South Elder Care has resumed on Tuesdays.
Foot Clinic TOMORROW 1-4pm. New helpers always welcome.
Crafty Crafters is back!! Bring along your own craft items or learn a new skill. Thursdays 10am – 12 noon in the Parish Lounge. $3 per session.
Talk to Lyndsey McKay for more information about any of these groups.
Contact Tracing: If you are on the church premises you MUST fill in the contact tracing form. Groups using the facilities may record their own details and then email a copy to Anna at the parish office.
Sunday Service continues to be posted on our website: (www.stmartins.org.nz). Many thanks to Rev Anne Stewart and the team from Village Presbyterian Church for making this available to the people of St Martins.
Moderator’s live streaming of devotions every Sunday at 9am. https://www.facebook.com/modpcanz/
Combined meeting of Session & Board of Managers: Wednesday 10th June 7.30pm on the Lounge.
Cleaning Roster: volunteers urgently required please – email the Office if you can help!
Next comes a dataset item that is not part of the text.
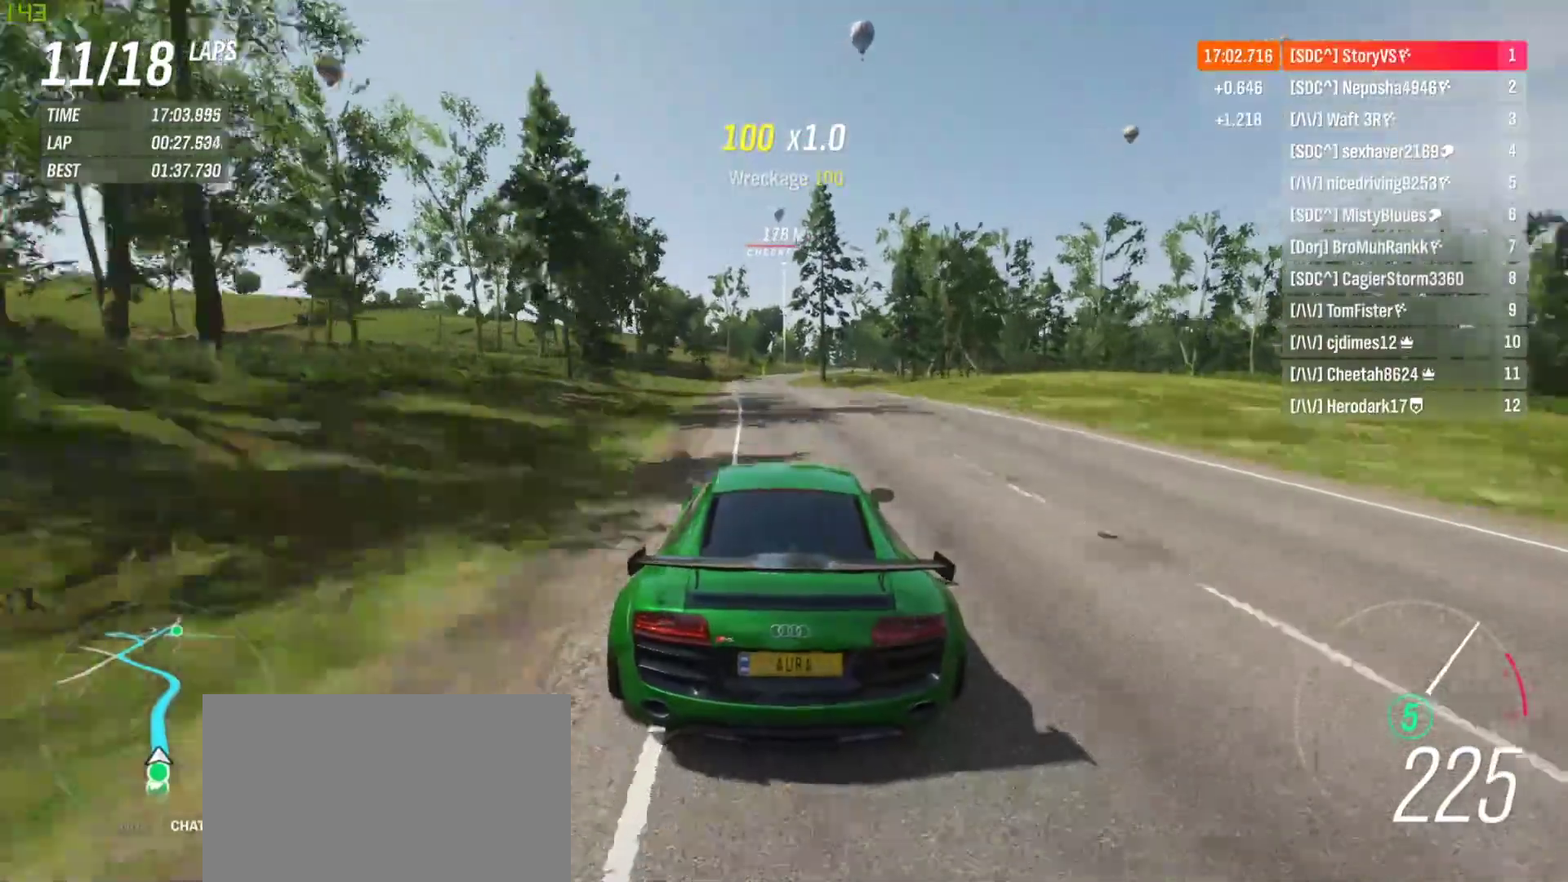
{"buttons": ["R2"], "left_stick": "center", "events": [[67, "left_stick", "center"], [200, "left_stick", "left"], [267, "left_stick", "center"]]}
This is important. Having the building open for use is conditional on regular cleaning.
Wednesday Walkers 10th June: Meet 9.30am Hawford Road by Opawa Café carpark for a walk around Opawa. Coffee at Opawa Café. All welcome. Joan Mac 022 081 4088.
Sit & Be Fit resumes this Thursday 11th June 1.30pm. For more information, talk to Anneke
Meditation Group meets each Tuesday in the Parish Lounge from 7.15-8pm. New members welcome. Contact Dugald 380 5024 for more details.
Our Elder Care group celebrated 5 years last Tuesday as they re-opened after lockdown. The volunteers were presented with certificates by the eldest member of the group. A celebratory morning tea was held, and members’ partners were invited to share in this.
The Garage Series
This week we visit Wellington and Timaru. Both a bit longer than usual with more people, and some great questions
Episode #9: Wayne and Gordon from Wellington:
Episode #10: Helen, Brent and Rory from Timaru (sorry about the video quality, but the audio is loud and clear):https://youtu.be/ujz6axh1IHY
See previous episodes on the Alpine Presbytery YouTube channel:
Unite Against Covid-19: The Golden Rules for Alert Level 1
If you’re sick, stay home. Don’t go to work or school. Don’t socialise.
If you have cold or flu symptoms call your doctor or Healthline and make sure you get tested.
Wash your hands regularly with soap.
Sneeze and cough into your elbow, and regularly disinfect shared surfaces.
If you are told by health authorities to self-isolate you must do so immediately.
If you’re concerned about your wellbeing, or have underlying health conditions, work with your GP to understand how best to stay healthy.
Keep track of where you’ve been and who you’ve seen to help contact tracing if needed. Use the NZ COVID Tracer app as a handy way of doing this.
Businesses should help people keep track of their movements by displaying the Ministry of Health QR Code for contact tracing.
Stay vigilant. There is still a global pandemic going on. People and businesses should be prepared to act fast to step up Alert Levels if we have to.
People will have had different experiences over the last couple of months. Whatever you’re feeling — it’s okay. Be kind to others. Be kind to yourself.
The UN has designated June 15 as World Elder Abuse Awareness Day: Virtually all countries are expected to see substantial growth in the number of older persons between 2015 and 2030, and that growth will be faster in developing regions. Because the numbers of older persons are growing, the amount of elder abuse can be expected to grow with it. While the taboo topic of elder abuse has started to gain visibility across the world, it remains one of the least investigated types of violence in national surveys, and one of the least addressed in national action plans.
Elder abuse is a global social issue which affects the health and human rights of millions of older persons around the world, and an issue which deserves the attention of the international community.
The United Nations General Assembly, in its resolution 66/127, designated June 15 as World Elder Abuse Awareness Day. It represents the one day in the year when the whole world voices its opposition to the abuse and suffering inflicted to some of our older generations.
- Around 1 in 6 older people experience some form of abuse, a figure higher than previously estimated and predicted to rise as populations age worldwide.
- Rates of abuse may be higher for older people living in institutions than in the community.
- Elder abuse can lead to serious physical injuries and long-term psychological consequences.
- Elder abuse is predicted to increase as many countries are experiencing rapidly ageing populations.
- The global population of people aged 60 years and older will more than double, from 900 million in 2015 to about 2 billion in 2050.